The Journal of Economic Inequality

, Volume 13, Issue 2, pp 275–297 | Cite as

Polarization measurement for ordinal data

  • Martyna Kobus


Atkinson’s Theorem (Atkinson J. Econ. Theory 2, 244–263, 1970) is a classic result in inequality measurement. It establishes Lorenz dominance as a useful criterion for comparative judgements of inequality between distributions.

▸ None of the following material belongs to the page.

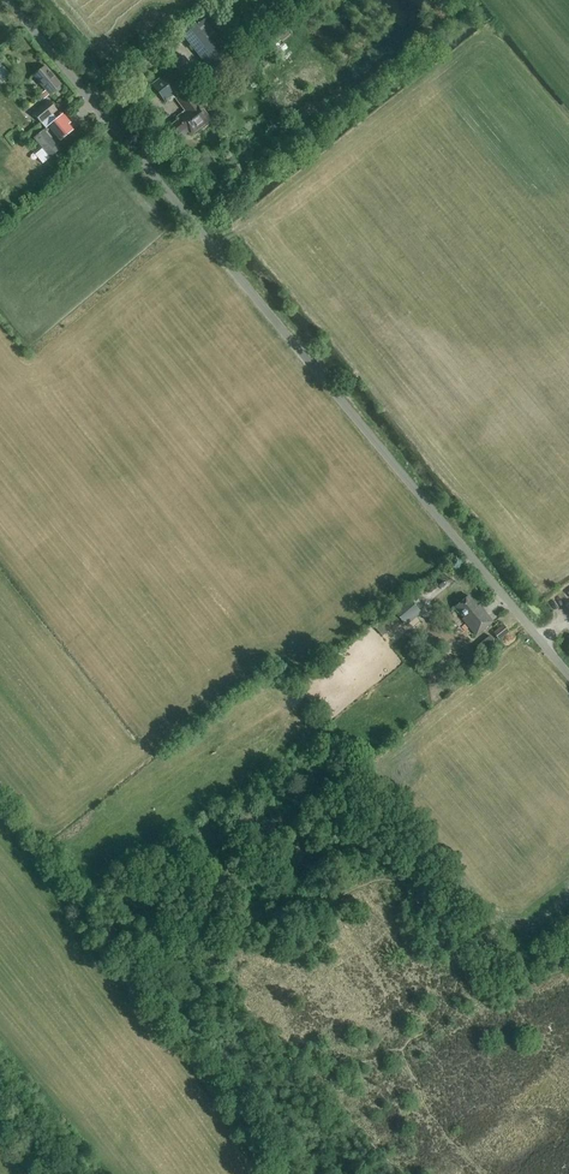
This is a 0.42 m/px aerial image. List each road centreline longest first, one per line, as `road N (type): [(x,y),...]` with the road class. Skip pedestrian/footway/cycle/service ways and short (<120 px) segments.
road 1 (unclassified): [(568,677),(3,0)]
road 2 (track): [(271,1173),(75,910)]
road 3 (track): [(75,910),(0,814)]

If distribution A Lorenz dominates distribution B, then all indices in a broad class of measures must confirm A as less unequal than B. Recent research, however, shows that standard inequality theory cannot be applied to ordinal data (Zheng Res. Econ. Inequal. 16, 177–188, 2008), such as self-reported health status or educational attainment. A new theory in development (Abul Naga and Yalcin J. Health Econ. 27(6), 1614–1625, 2008) measures disparity of ordinal data as polarization. Typically a criterion used to compare distributions is the polarization relation as proposed by Allison and Foster (J. Health Econ. 23(3), 505–524, 2004). We characterize classes of polarization measures equivalent to the AF relation analogously to Atkinson’s original approach.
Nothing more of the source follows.